Элемент иронии, анализировавшийся вплоть до этого момента со стороны как формальный элемент композиции романа, представляется в форме философского размышления, находящего выражение именно в написании романа, и представляющего собой условие доступа к «истине» в литературе. Ирония, будучи никогда не в силах «полностью лишиться собственной субъективности» и избегая всякой попытки изображения, осуждает роман «на максимальную сложность» (там же).

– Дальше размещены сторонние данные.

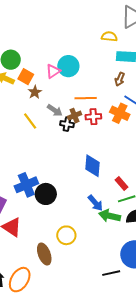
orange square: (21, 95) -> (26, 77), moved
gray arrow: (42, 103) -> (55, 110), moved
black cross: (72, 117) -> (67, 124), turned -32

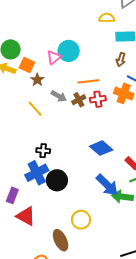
black cross: (67, 124) -> (43, 151), moved
blue diamond: (93, 166) -> (101, 148), turned -50
blue arrow: (95, 203) -> (107, 185), size x1.4

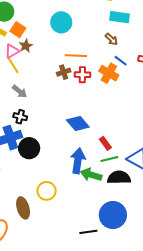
pink triangle: (54, 57) -> (12, 51), moved
brown arrow: (121, 60) -> (111, 39), turned -72
gray arrow: (59, 96) -> (20, 91), moved
yellow line: (35, 109) -> (13, 65), moved
blue arrow: (107, 185) -> (78, 161), turned -135

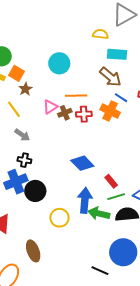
brown arrow: (111, 39) -> (110, 77), size x1.6
pink triangle: (12, 51) -> (50, 107), moved
yellow circle: (47, 191) -> (59, 218), moved
black line: (88, 232) -> (100, 271), turned 36

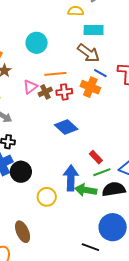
blue diamond: (82, 163) -> (66, 127), moved

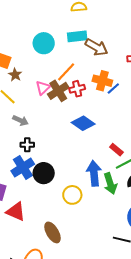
cyan rectangle: (94, 30) -> (77, 36), moved
blue line: (100, 73) -> (113, 89), moved, turned -64
orange line: (55, 74) -> (66, 72), turned -35
brown cross: (45, 92) -> (58, 91), size x1.5
green arrow: (86, 190) -> (110, 184), turned -110

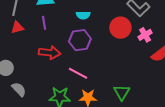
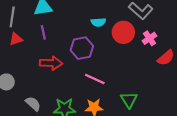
cyan semicircle: (83, 15) -> (98, 22), moved
pink line: (78, 73) -> (95, 79), moved
gray semicircle: (19, 89) -> (33, 104), moved

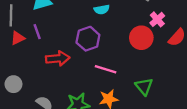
purple line: (43, 32) -> (37, 32), moved
red circle: (123, 32) -> (141, 38), moved

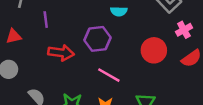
pink cross: (157, 19) -> (184, 30), moved
red triangle: (18, 38) -> (14, 36), moved

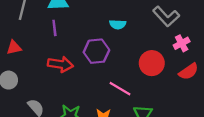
purple line: (46, 20) -> (54, 28), moved
pink line: (109, 75) -> (120, 89), moved

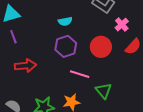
purple hexagon: (96, 51) -> (66, 46), moved

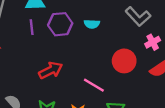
purple hexagon: (66, 46) -> (60, 24), moved
red arrow: (25, 66) -> (51, 70), moved, turned -35

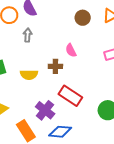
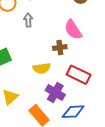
pink semicircle: (71, 50) -> (73, 30), size x1.5
yellow semicircle: (29, 75) -> (42, 68), moved

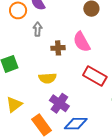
brown cross: (60, 48) -> (58, 48), moved
red rectangle: (79, 75) -> (95, 76), moved

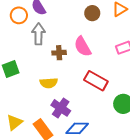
gray arrow: (38, 29) -> (38, 34), size x1.5
yellow triangle: (14, 104) -> (14, 122), moved

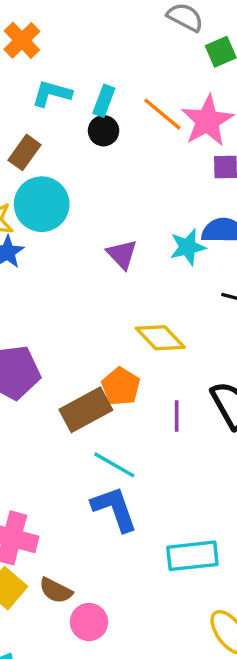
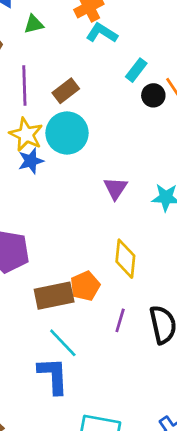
cyan L-shape: (52, 93) -> (102, 33), moved
black circle: (104, 131) -> (153, 95), moved
yellow diamond: (160, 338) -> (125, 259), turned 33

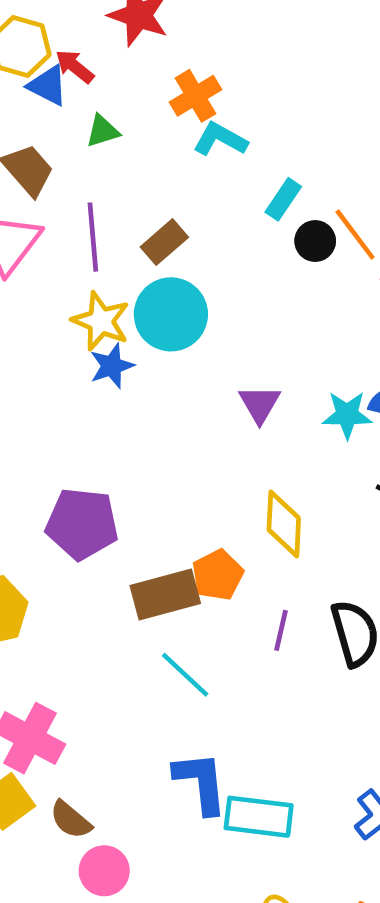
blue L-shape: (53, 376) -> (201, 782), moved

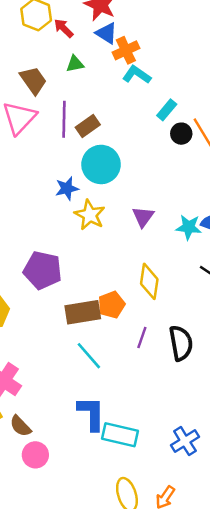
blue triangle: (48, 85) -> (106, 33), moved
brown rectangle: (164, 242) -> (88, 126), moved
yellow star: (101, 321) -> (90, 215), moved

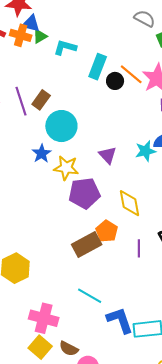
orange cross: (126, 50) -> (21, 35), moved, turned -30
green triangle: (75, 64) -> (40, 36), moved
cyan rectangle: (167, 110) -> (98, 67), size x1.4
purple pentagon: (43, 270) -> (84, 193), moved
cyan line: (89, 356) -> (90, 296), moved

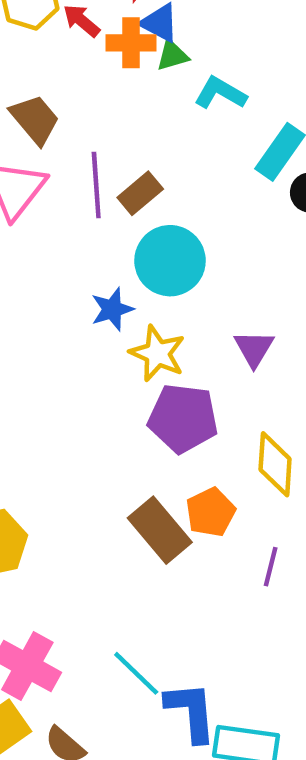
orange cross: (21, 35) -> (131, 43), turned -30
brown rectangle: (87, 245) -> (160, 530), turned 64
cyan line: (90, 296) -> (136, 673), moved

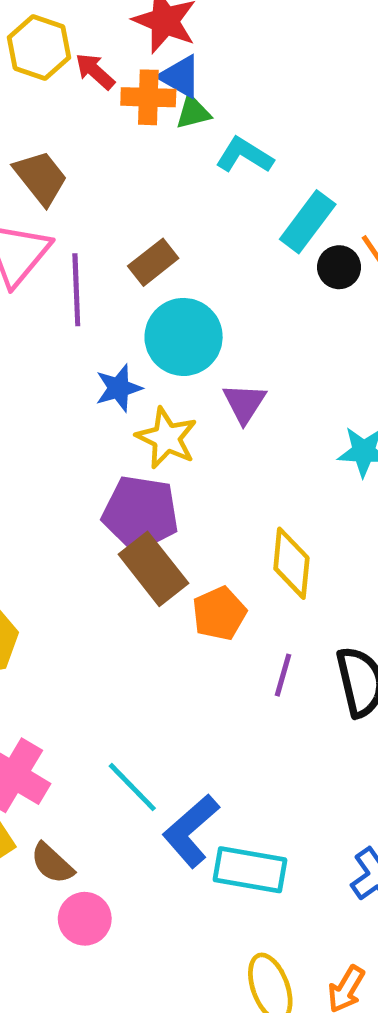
purple line: (96, 185) -> (76, 290), moved
purple triangle: (254, 348) -> (244, 403), moved
purple pentagon: (183, 418) -> (140, 513), moved
brown rectangle: (160, 530) -> (153, 569), moved
blue L-shape: (191, 712) -> (191, 831), turned -128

Таким образом, будучи «размышлением творческого индивидуума», ирония с одной стороны раскрывает абстрактный характер идеала, являющегося целью устремлений в романе, с другой стороны – представляется как «идеал, нечто субъективное», которое должно быть «отображено», если не хочет остаться за пределами романа. Эта необходимость и вместе с тем невозможность сделать из иронии, другими словами – из размышления, элемент отображения «составляет глубочайшую печаль любого настоящего и великого романа», и в то же самое время отсылает «к пожертвованию, которое было необходимо совершить, к навсегда потерянному раю, который искали, но не нашли» (TdR, 112). Такой «потерянный рай» – это тот имманентный смысл в мире, который сделал абсолютным слово и изображение, избавив их от присутствия размышления. По этой причине роман – это «форма зрелой мужественности» (там же), и в нём желание целостности и критическая мудрость неустанно ссылаются друг на друга. Ирония романиста, в действительности, обращается или против его героев, «которые попадают в беду в юности, поэтически необходимой для воплощения этой веры», или «против собственной мудрости, которая видится в необходимости признать тщетность этой борьбы окончательную победу реальности» (TdR, 113). Ирония всегда вскрывает тот факт, что «мир обязан своим превосходством не только и не столько собственной силе, – которой, с её стадной дезориентацией, не было бы достаточно, чтобы защитить это превосходство, – но скорее внутренней, даже необходимой, проблематике души, отягощённой идеалами» (там же).Воздействие иронии как размышления является двойным: с одной стороны признавая контингентность мира, она объективируется в романе как идеал – иначе говоря, как требование целостности; с другой стороны, признавая бесполезность любых попыток спасения мира, она избегает любой объективации в изображении и составляет объект чистого мышления, философского размышления, чуждого литературе в традиционном смысле, но необходимого для романной формы. По этой причине романисты, – по крайней мере, до Флобера, но затем снова – благодаря Достоевскому, благодаря Кафке и Беккету, пытаются свести её к минимуму. Напротив, произведения Пруста, Манна и Музиля, рождённые из тех же размышлений Теории романа,
возводят до степени, ранее невообразимой, роль размышления в романе, превращая его именно в ключевой момент произведения, с тем результатом, что различие между романом и эссе сокращается или попросту исчезает.Как и ирония, демонизм является выражением субъективности, ищущей смысл в мире, который был смыслом оставлен. Поэтому любые поиски целостности в эпоху субъективности являются демоническими, и если роман – это «эпопея о мире, оставленном богами» (TdR
, 115), то эта бессмысленность мира осуждает на демонизм всякое покушение на существование целостности, осуждает на демоническую иронию этическую роль писателя, который хотел бы спасти мир. Размышление, содержащееся в романе, – это «убеждение зрелого возраста, согласно которому смысл не способен более проникать в глубину реальности, и однако реальность, лишённая смысла, вновь впадает в ничтожество несущественности» (там же). Без идеала, пусть даже иллюзорного, невозможны никакие поиски, никакая настоящая жизнь, никакая парадоксальная связь с целостностью – остаётся лишь лиризм разочарования. Роман – это «форма приключения, собственной значимости внутреннего мира; его содержание – это история души… которая отправляется на поиски приключений, чтобы, испытав себя, обрести собственную существенность» (TdR, 116). Для романа пассивность – это всего лишь один из возможных типов отношений между героем и его душой, романтическое разочарование, тогда как характеристика донкихотского идеализма – его неустанная деятельность.